I'm not sure how to resolve this though. I checked for EspAtDrvError::UDP_BUSY, which in all cases appears false. When the error occurs it's a EspAtDrvError::UDP_TIMEOUT.

Is there a remedy for this timeout? I read about changing the Arduino's serial buffer size, but if possible, I'd prefer a solution that doesn't require such changes.

JAndrassy commented 4 years ago

the solution would be UART flow control or fimware's passive mode for UDP. possible workarounds are:

asteinh commented 4 years ago
  • send less messages

I don't see how this would change anything - it fails to receive a single message already?
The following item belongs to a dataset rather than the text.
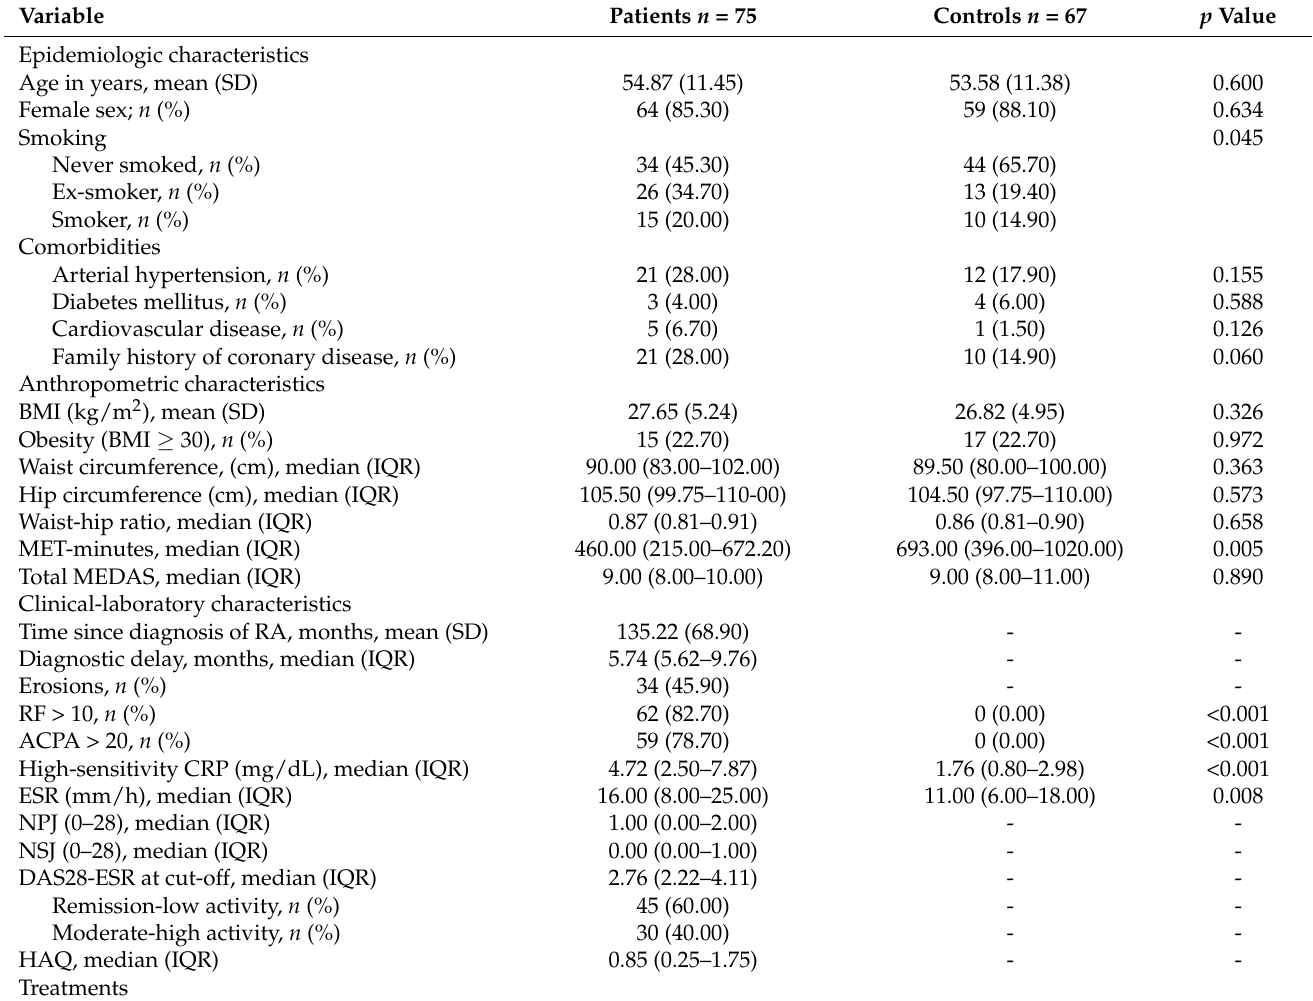
Table 1. Clinical–analytical characteristics of 75 patients with RA and 67 controls.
  • low baud rate. 9600 baud

I successfully tried 9600 baud - but it's too slow for the application, i.e. the time required is too long.

  • smaller UDP message

That's unfortunately not an option.

  • larger serial buffer

I'll look into this, but it seems (as long as using the Arduino IDE) injecting a custom #define for HardwareSerial.h is not as easy as it should be...

JAndrassy commented 4 years ago

somehow I understood the the version with delay is the working one. the serial buffer is 64 bytes. "+IPD,4,64:" and 64 bytes of data is 74 bytes. while the code waits in delay the message is revived to serial buffer and the last 10 bytes are lost.